Not just for company, these flaky pasties are often served after sauna with a glass of milk, lemonade, or a mug of beer. This dough is very easy to work with. They make perfect appetizers for a party, as you can assemble them ahead, refrigerate or freeze them, and bake them just before serving.
- 3 cups all-purpose flour
- 2 teaspoons baking powder
- 1 cup butter, room temperature
- 1 egg
- 1 tablespoon lemon juice
- 4 -6 tablespoons ice water
- 1⁄3 cup cooked rice
- 1 (6 1/2 ounce) canned salmon, skinless, boneless and drained
- 1 hard-boiled egg, chopped
- 1⁄4 cup heavy cream
- 1 teaspoon dill weed
- white pepper
- FOR THE PASTIES: Mix the flour with the baking powder in a bowl. Blend in the butter, using an electric mixer or a fork, until the mixture resembles coarse crumbs.
- Mix together the egg, lemon juice, and ice water. Sprinkle mixture over the dry ingredients and mix quickly to make a dough. Press into a ball and chill 30 minutes.
- Roll dough out to make a rectangle about 20 inches square. Fold into thirds. Roll again as thin as possible and fold into thirds in the opposite direction from the first folding. Chill again for 30 to 60 minutes.

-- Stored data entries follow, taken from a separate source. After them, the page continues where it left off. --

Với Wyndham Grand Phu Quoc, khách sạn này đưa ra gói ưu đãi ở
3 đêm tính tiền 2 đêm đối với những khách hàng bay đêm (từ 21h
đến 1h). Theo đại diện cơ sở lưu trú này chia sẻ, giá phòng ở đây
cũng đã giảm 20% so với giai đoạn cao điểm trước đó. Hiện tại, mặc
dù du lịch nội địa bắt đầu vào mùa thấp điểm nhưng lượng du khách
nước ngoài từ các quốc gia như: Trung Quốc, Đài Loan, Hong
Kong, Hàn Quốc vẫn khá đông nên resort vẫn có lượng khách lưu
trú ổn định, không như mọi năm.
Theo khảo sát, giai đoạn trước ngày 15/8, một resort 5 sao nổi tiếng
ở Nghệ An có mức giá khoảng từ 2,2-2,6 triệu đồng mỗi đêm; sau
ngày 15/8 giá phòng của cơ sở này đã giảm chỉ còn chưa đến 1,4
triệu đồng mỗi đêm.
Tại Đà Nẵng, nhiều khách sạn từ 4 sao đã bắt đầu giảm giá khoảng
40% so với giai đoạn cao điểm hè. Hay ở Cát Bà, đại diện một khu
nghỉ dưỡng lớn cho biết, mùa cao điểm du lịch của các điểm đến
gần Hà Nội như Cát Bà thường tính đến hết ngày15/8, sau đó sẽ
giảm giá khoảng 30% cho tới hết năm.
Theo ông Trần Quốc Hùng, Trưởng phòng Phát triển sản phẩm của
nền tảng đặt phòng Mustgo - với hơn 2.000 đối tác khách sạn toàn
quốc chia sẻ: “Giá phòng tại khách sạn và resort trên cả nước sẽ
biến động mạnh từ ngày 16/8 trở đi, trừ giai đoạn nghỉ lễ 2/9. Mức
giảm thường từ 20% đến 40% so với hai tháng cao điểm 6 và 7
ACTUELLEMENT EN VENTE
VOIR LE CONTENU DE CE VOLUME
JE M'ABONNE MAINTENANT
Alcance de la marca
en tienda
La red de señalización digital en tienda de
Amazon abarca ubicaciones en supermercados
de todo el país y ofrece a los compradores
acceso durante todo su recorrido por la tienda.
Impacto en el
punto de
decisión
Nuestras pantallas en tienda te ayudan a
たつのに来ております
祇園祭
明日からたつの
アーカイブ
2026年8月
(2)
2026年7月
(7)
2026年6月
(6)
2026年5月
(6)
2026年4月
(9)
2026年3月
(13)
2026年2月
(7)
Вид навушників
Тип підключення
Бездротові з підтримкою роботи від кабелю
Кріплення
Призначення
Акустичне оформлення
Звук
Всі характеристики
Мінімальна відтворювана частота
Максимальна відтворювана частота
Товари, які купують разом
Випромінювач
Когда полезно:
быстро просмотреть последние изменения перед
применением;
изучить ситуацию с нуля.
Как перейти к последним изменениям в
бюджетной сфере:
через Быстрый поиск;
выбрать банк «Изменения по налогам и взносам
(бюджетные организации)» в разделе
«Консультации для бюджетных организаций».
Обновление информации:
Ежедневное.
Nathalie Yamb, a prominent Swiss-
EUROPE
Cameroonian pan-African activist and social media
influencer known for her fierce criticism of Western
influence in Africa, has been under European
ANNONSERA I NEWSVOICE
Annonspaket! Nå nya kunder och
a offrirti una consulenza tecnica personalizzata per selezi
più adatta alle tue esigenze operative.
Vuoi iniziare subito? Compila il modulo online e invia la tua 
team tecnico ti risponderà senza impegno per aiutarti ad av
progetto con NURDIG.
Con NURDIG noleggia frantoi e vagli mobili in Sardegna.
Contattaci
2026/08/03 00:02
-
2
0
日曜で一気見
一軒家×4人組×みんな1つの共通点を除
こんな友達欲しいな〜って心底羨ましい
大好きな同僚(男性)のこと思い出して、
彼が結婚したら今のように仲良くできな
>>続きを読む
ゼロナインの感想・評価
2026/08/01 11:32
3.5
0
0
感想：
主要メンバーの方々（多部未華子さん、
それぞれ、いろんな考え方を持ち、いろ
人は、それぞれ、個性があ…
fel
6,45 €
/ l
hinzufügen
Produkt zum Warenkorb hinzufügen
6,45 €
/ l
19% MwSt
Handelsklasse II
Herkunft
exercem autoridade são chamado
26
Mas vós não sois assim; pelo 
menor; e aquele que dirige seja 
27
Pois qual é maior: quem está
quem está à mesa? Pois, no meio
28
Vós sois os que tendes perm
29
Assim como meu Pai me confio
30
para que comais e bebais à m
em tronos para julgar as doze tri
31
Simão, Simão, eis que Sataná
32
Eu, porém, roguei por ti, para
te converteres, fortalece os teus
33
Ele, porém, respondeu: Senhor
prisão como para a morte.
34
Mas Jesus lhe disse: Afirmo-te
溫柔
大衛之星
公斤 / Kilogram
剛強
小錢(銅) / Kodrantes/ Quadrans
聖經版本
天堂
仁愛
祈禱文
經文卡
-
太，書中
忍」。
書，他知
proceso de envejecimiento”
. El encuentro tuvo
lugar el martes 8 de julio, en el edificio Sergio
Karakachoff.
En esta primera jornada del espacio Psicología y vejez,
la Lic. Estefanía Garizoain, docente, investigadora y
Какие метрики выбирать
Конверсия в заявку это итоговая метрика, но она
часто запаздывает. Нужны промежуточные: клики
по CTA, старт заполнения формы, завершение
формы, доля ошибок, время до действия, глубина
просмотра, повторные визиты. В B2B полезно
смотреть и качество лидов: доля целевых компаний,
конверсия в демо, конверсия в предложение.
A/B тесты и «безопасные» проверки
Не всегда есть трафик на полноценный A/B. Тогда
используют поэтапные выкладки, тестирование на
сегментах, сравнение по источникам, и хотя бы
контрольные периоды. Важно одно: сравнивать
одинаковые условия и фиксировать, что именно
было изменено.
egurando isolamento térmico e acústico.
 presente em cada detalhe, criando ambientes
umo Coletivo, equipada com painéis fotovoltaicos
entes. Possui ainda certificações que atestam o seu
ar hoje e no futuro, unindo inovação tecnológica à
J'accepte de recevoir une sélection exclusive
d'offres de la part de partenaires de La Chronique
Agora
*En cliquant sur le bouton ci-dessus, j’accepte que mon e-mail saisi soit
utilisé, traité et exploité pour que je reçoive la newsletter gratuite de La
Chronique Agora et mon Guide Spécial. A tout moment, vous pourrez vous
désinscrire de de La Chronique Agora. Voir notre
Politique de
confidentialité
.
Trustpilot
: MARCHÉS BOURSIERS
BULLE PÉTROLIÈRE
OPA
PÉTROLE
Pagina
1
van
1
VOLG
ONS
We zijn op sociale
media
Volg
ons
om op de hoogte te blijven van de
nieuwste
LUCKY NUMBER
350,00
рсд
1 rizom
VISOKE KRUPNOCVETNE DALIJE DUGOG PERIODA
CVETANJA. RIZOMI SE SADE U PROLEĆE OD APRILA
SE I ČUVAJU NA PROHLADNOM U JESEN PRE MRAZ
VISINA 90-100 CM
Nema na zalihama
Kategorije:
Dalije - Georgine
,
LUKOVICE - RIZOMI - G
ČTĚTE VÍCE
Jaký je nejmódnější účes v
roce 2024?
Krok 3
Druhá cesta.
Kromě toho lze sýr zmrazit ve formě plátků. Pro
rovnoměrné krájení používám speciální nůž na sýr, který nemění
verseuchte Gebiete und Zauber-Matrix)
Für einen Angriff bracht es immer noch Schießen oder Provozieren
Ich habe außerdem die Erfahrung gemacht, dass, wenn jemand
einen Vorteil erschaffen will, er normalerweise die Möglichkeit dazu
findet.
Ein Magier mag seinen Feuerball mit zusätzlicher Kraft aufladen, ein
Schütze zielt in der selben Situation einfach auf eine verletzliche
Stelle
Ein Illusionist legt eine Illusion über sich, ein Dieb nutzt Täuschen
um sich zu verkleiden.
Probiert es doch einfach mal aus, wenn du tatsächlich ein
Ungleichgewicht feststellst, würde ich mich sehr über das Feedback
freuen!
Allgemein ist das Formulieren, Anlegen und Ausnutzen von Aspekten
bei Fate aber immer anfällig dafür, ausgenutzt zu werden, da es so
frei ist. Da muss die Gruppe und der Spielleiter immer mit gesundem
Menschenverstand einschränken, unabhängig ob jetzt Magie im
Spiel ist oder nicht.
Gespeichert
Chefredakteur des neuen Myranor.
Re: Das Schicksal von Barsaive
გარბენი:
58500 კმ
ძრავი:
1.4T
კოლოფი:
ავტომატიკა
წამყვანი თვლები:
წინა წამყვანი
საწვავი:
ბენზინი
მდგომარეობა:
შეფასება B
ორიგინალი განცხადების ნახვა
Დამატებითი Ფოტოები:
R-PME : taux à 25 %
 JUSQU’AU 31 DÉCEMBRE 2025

- TO PREPARE FILLING, in a small bowl, with a fork, stir the rice with the salmon and eggs. Blend in the cream, dill, and salt and white pepper to taste.
- Preheat oven to 400°F
- Roll out the pastry to 1/8 to 1/4 inch thickness.
- With a round cutter, cut out 3 to 4-inch circles. Put a teaspoonfull of filling in the center of each circle. Moisten the edges and fold into half circles, sealing the edges.
- Place on a parchment covered or an ungreased cookie sheet. Bake for 10 to 15 minutes or until golden. Serve warm.
- These may be made ahead and frozen unbaked. To bake after freezing, place on cookie sheet directly from freezer and bake. Baking time may be 2 minutes longer when frozen.
- The Great Scandinavian Baking Book -- Beatrice Ojakangas.
These are very good. The pastry dough chills anywhere from 1 to 1 1/2 hours -- so allow time! Also, next time I'd substitute some kind of grated cheese for the cooked rice, something mild like Swiss or Gouda, both of which are as Finnish as rice!
Maybe it was just me but the dough was very difficult. In the end I was able to make it stick together and make a sheet (but not a thin one). After it had baked it tasted somewhat like shortbread without the sugar. Might be my inexperience with this type of dough. If I used this recipe again I would add some cheese as Mersaydees suggested. This was a flop for me but still giving it a 4 because it does have potential if someone who knows what they are doing made it. I got about 24 pastries out of the recipe.
Excellant. Easy to prepare and great flavor. My family ate until stuffed, then ate some more. Luckily I had doubled the recipe. They also raided the fridge at bedtime for more.